- _Work item_:
Which characters does the Journey into Light film summary name in its plot section? List every one.

[Opening Source document section]

Journey into Light is a 1951 American crime film noir directed by Stuart Heisler and starring Sterling Hayden.

Plot
John Burrows, an ordained minister from a small village in eastern USA, envisions himself with a larger congregation. He is mortified when his wife drunkenly interrupts a sermon, then despondent after her suicide.

Burrows travels to Los Angeles for a fresh start, but ends up on skid row and arrested for apparent public intoxication. A skid-row con man, Gandy, finds him a bed at a flop house, while a street preacher, Doc Thorssen, and daughter Christine take him to a local mission.

Christine is blind. She falls in love with Burrows, enjoying his discussions of the spirit and the soul but knowing little of his past. One day she is struck by a streetcar and knocked unconscious, causing Burrows to once again question his faith.

He ultimately accepts the Lord's will and is offered a better place to live and preach. Burrows decides he is better suited to the mission, with Christine by his side.

[Closing Source document section]
[Opening Recorded data section]

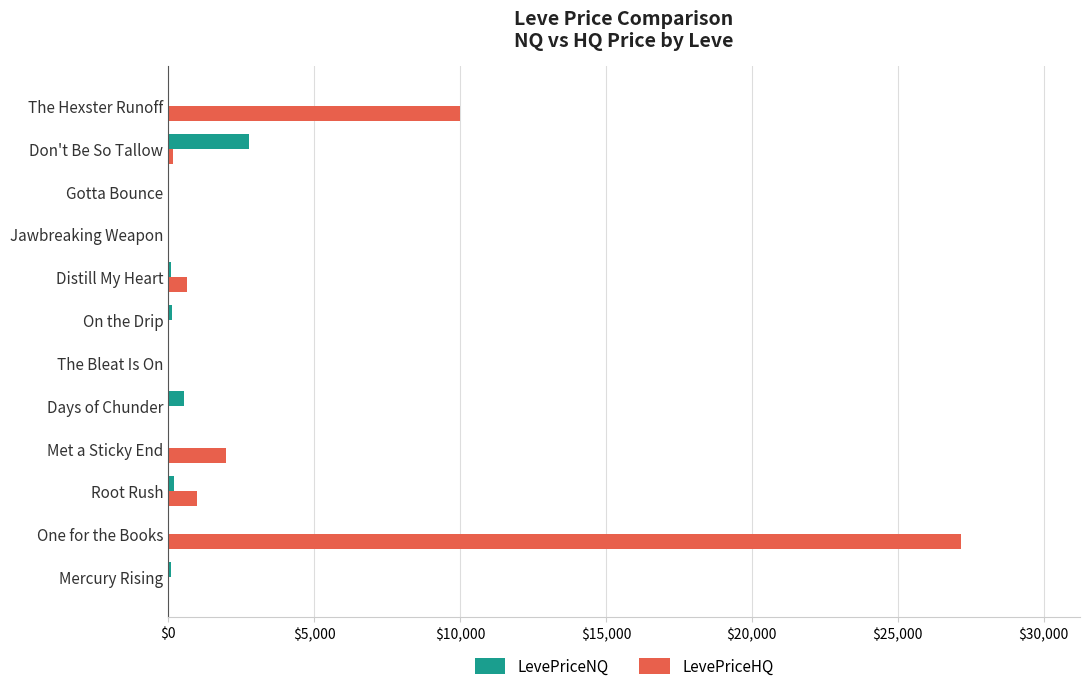

At which category is the sum across all series the highest?

One for the Books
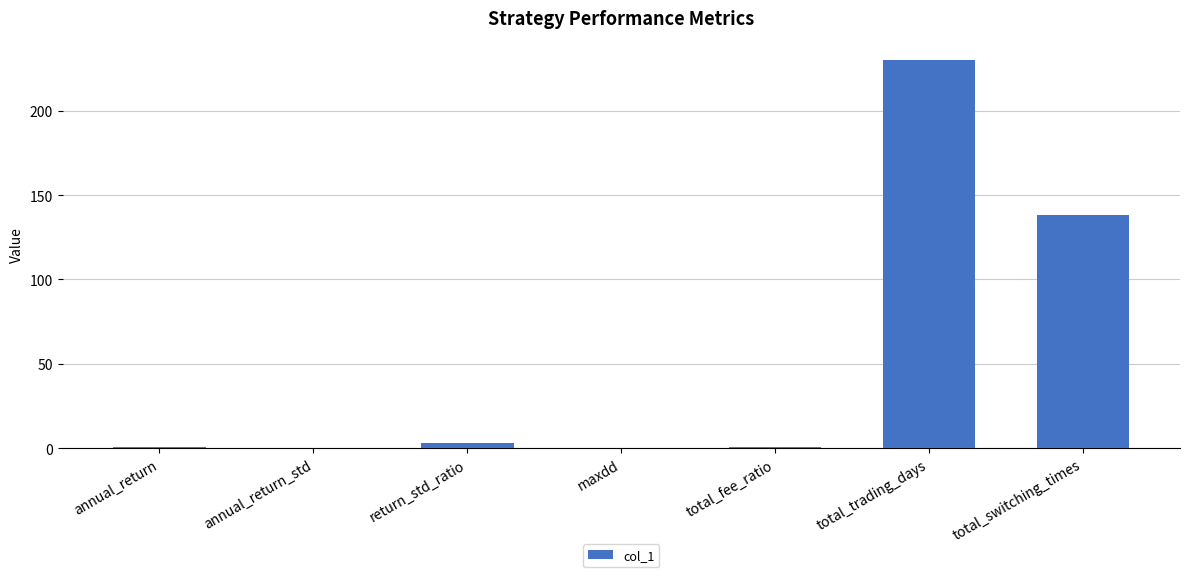

What is the sum of the values at total_trading_days and return_std_ratio?

233.2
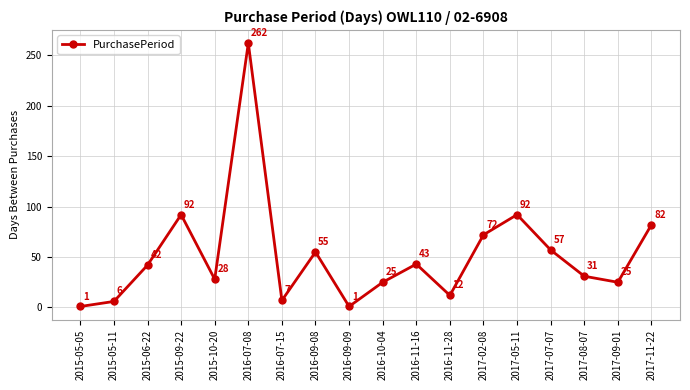

Read the value at 2017-05-11, to the nearest 50.

100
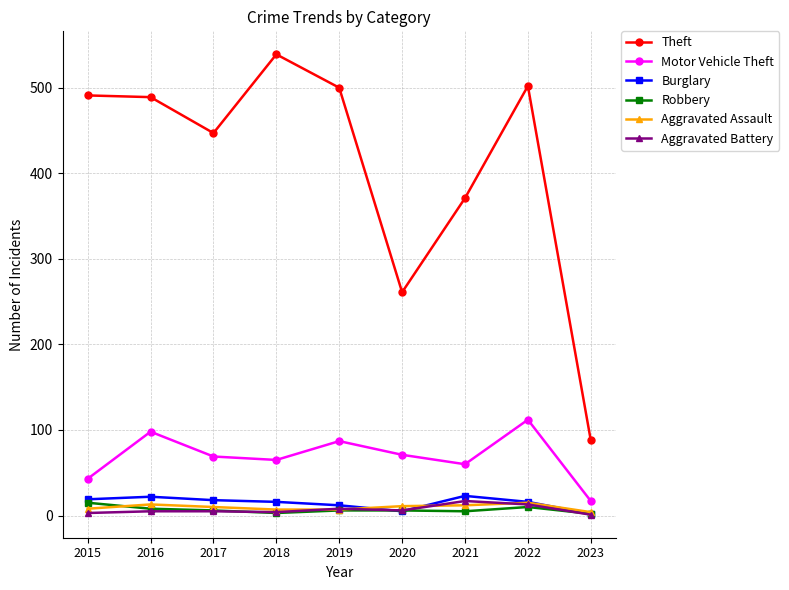

True or false: Burglary and Theft cross at least once.

False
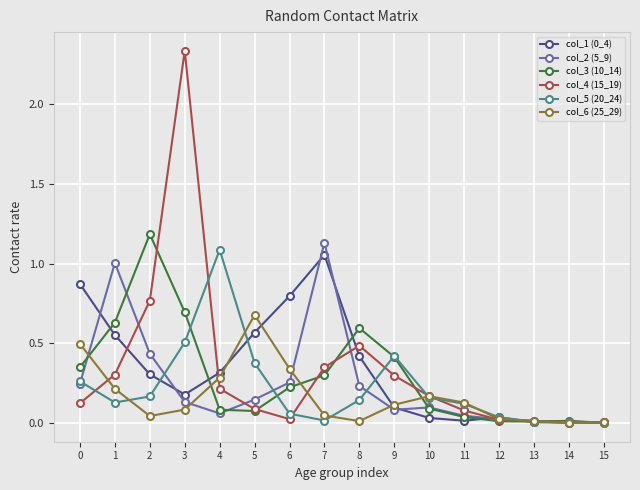

True or false: col_3 (10_14) has a value of 0.6 at 8.

True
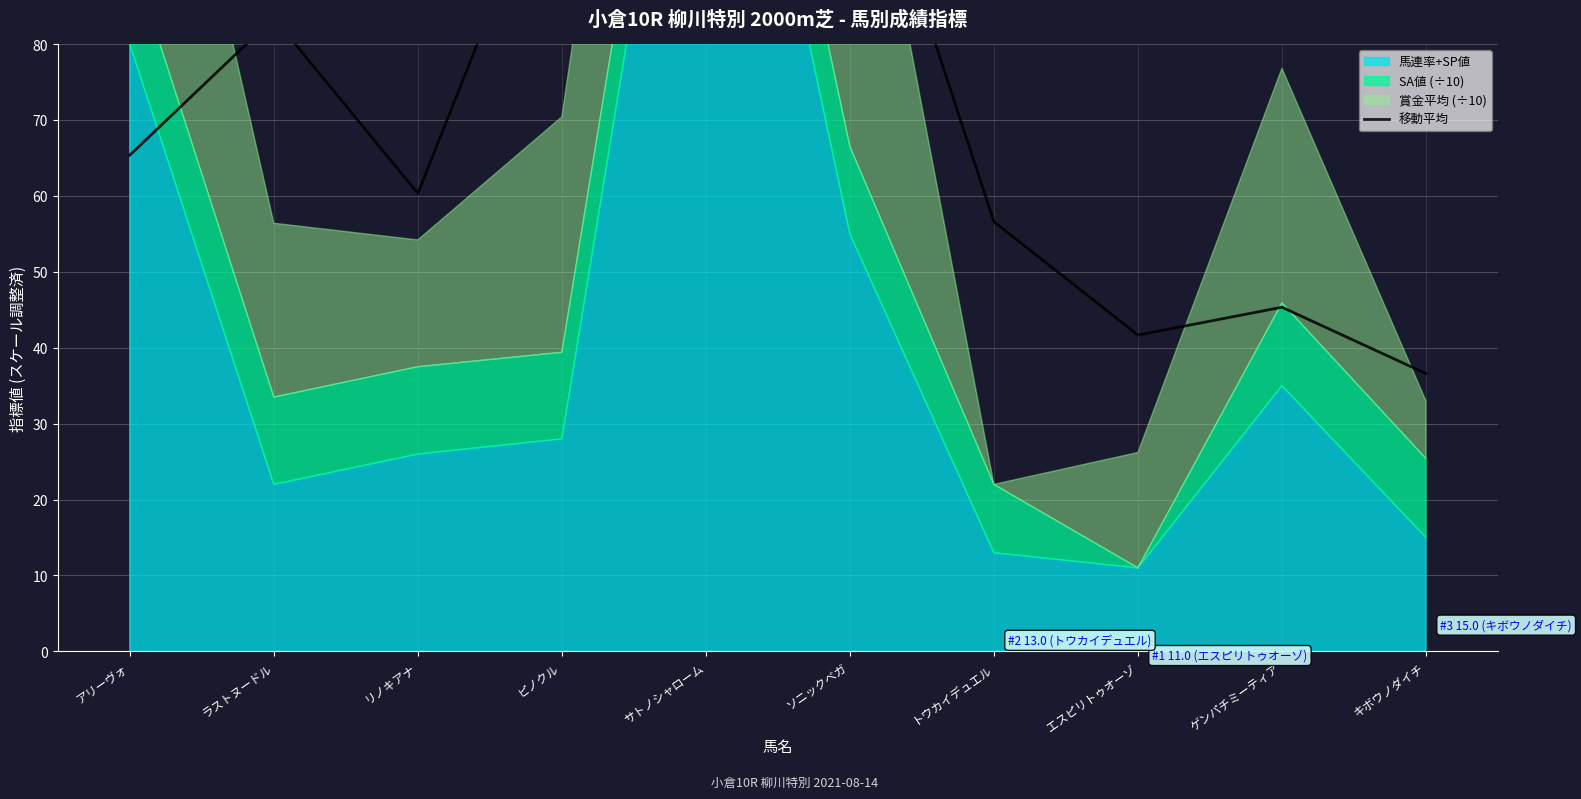

What is the sum of the values at サトノシャローム and キボウノダイチ?

167.1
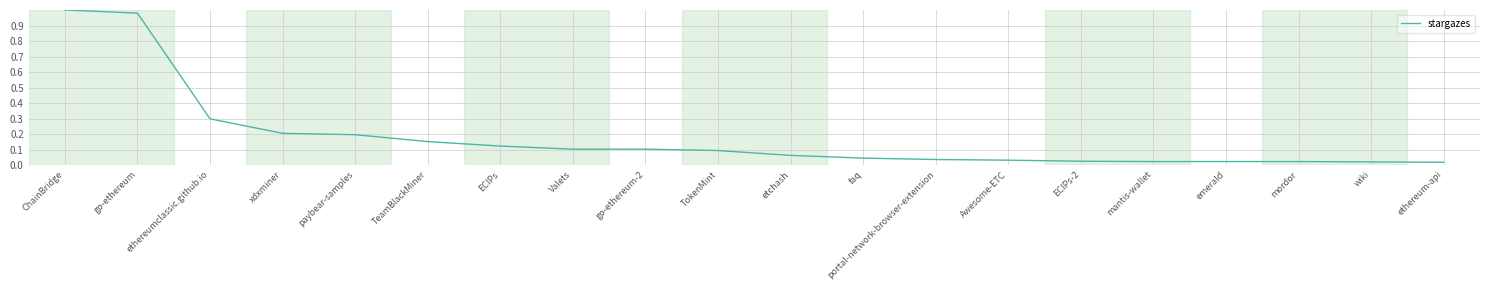

The value at Valets is 0.0. True or false?

False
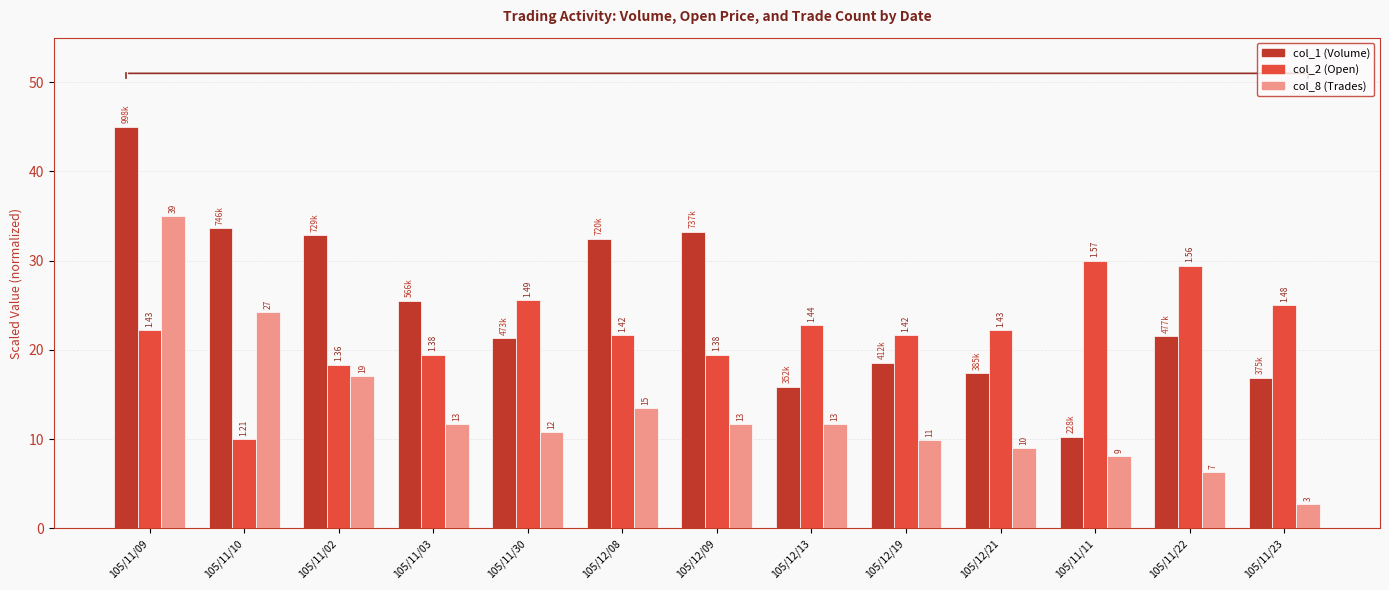

How many groups of bars are there?

13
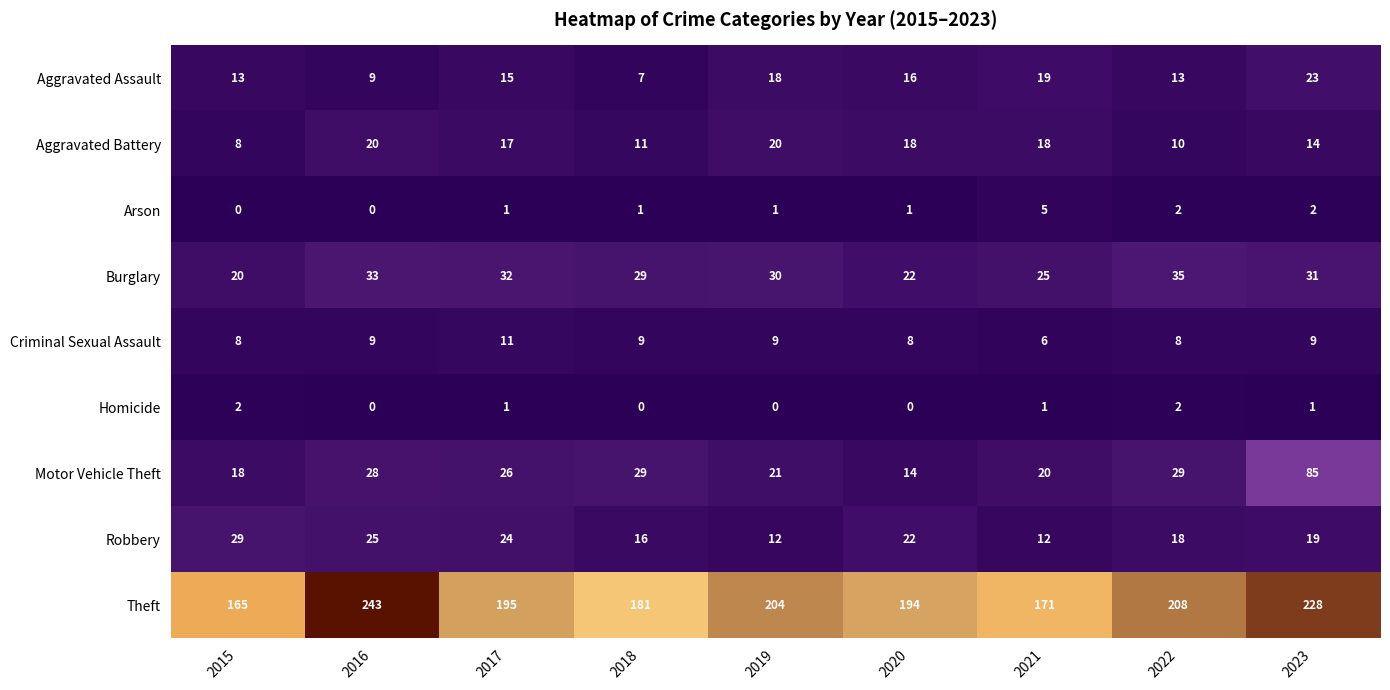

At how many categories does at least one series exceed 49?

9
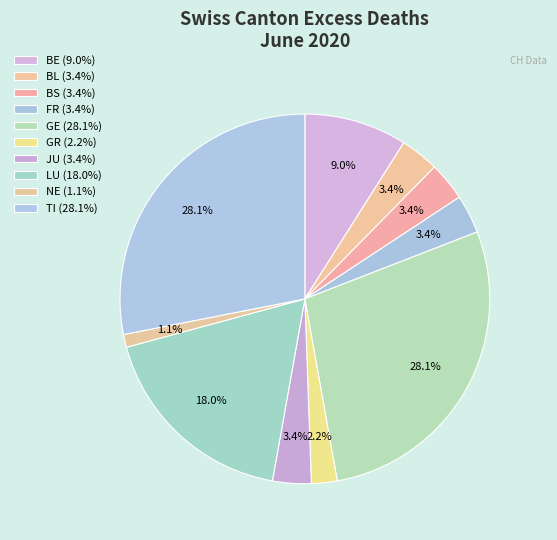

To the nearest percent, what is the difference between the largest and smallest slice percentages?

27%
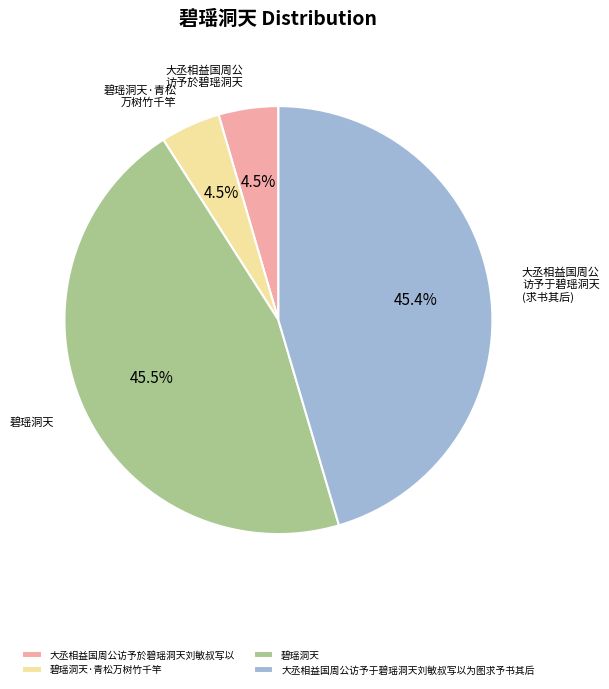

The 碧瑶洞天 slice represents 53% of the pie. True or false?

False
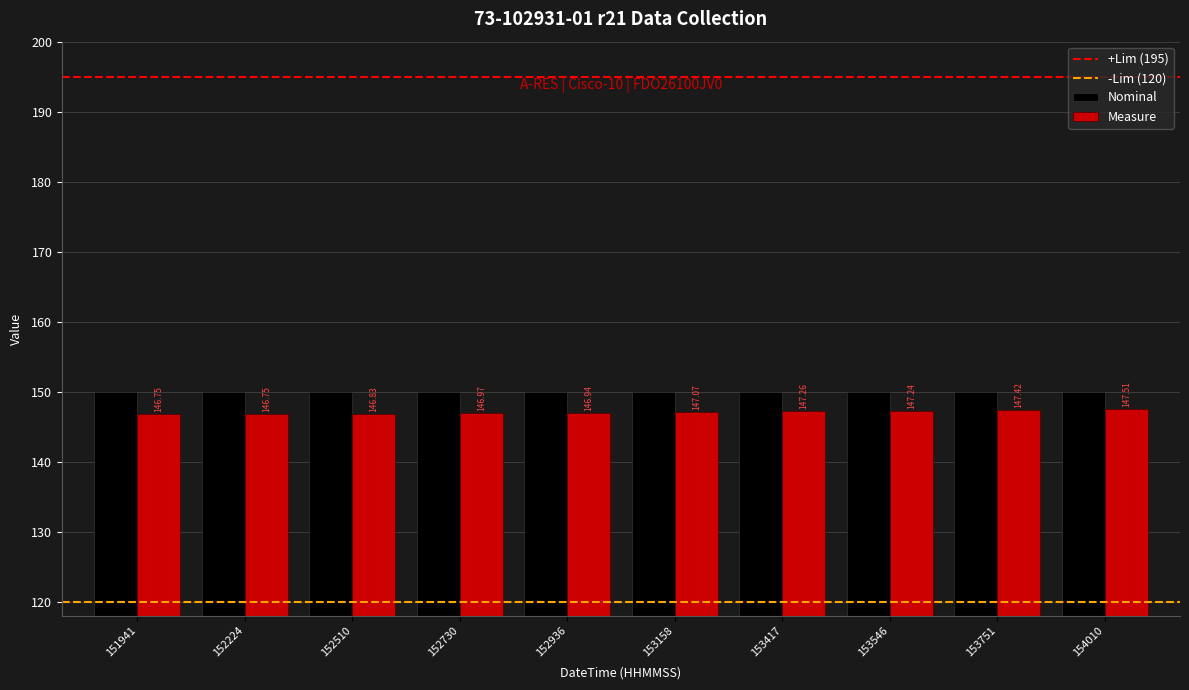

Which series has the widest spread of values?

Measure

[Closing Recorded data section]

- _Solution to the exercise_:
John Burrows, Gandy, Doc Thorssen, Christine